* _EXERCISE AIM_
Keep the images out while you retype all of the data exactly.

* _SUPPLIED INFORMATION_
━━━
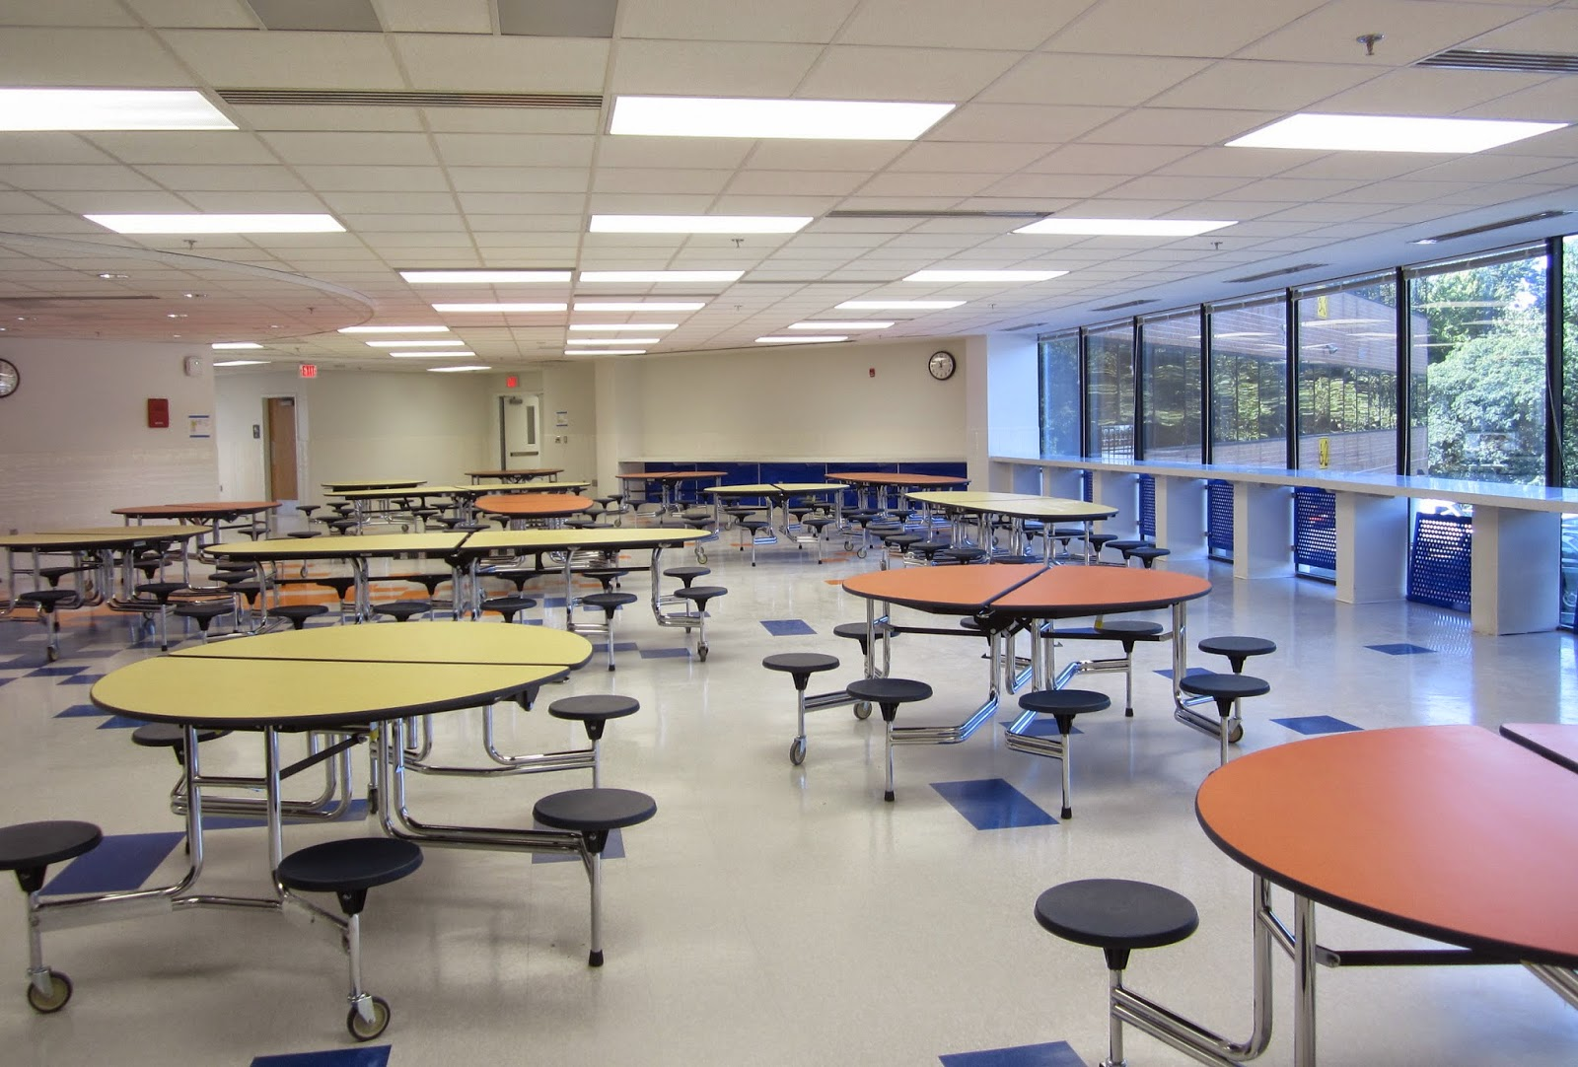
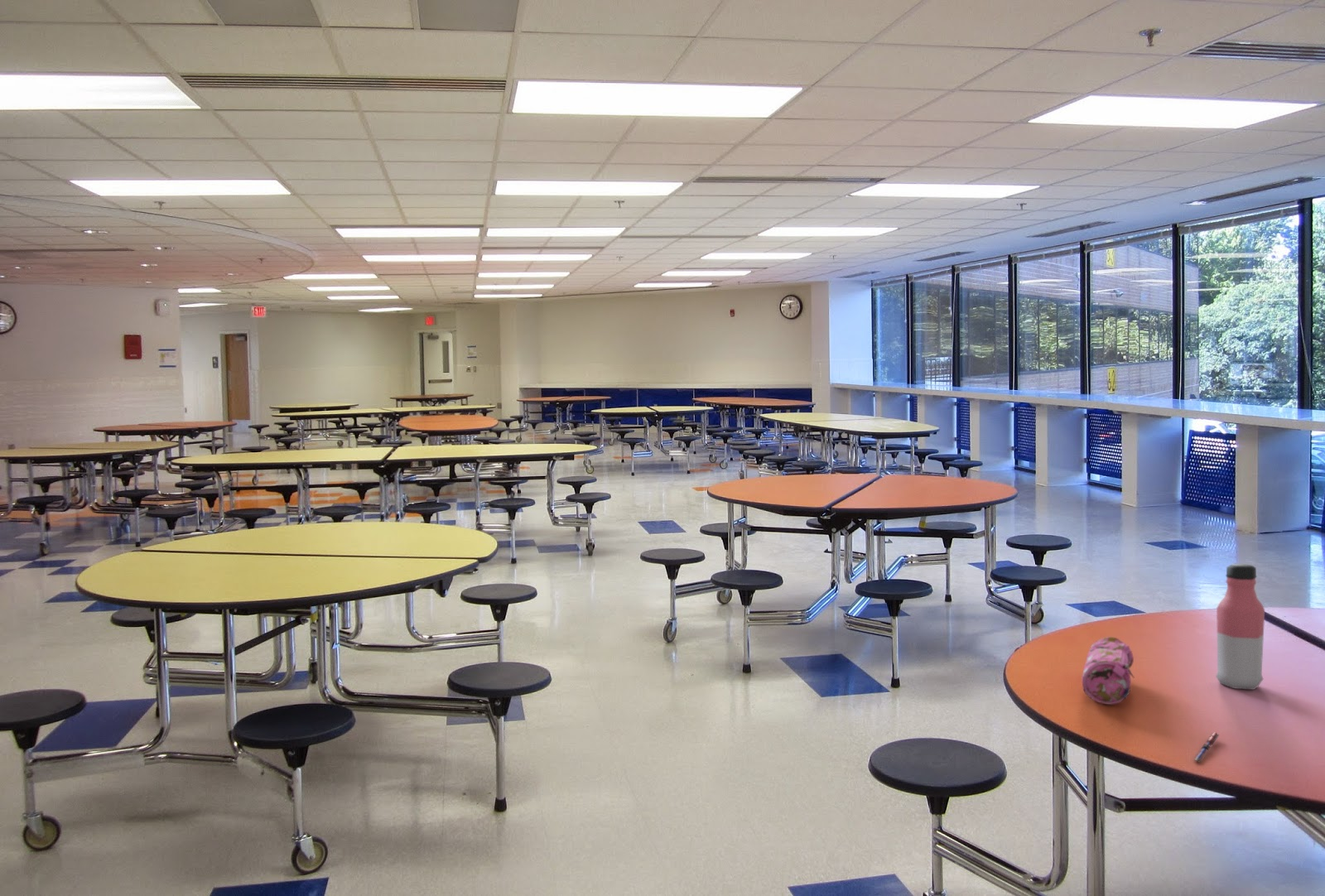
+ pencil case [1082,636,1135,706]
+ pen [1192,732,1221,763]
+ water bottle [1215,563,1265,691]
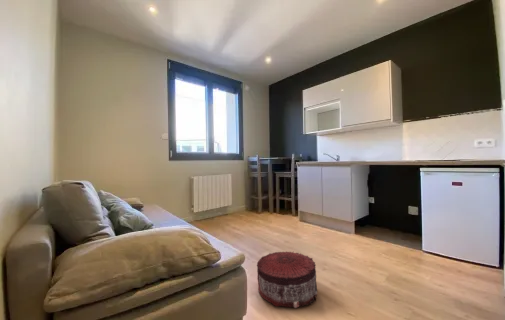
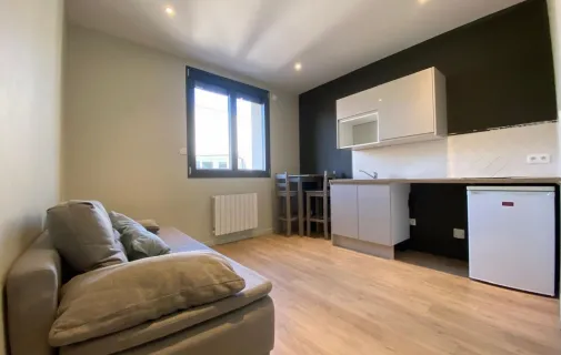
- pouf [256,250,318,309]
━━━
* _EXERCISE RESPONSE_
+ pencil case [1082,636,1135,706]
+ pen [1192,732,1221,763]
+ water bottle [1215,563,1265,691]
- pouf [256,250,318,309]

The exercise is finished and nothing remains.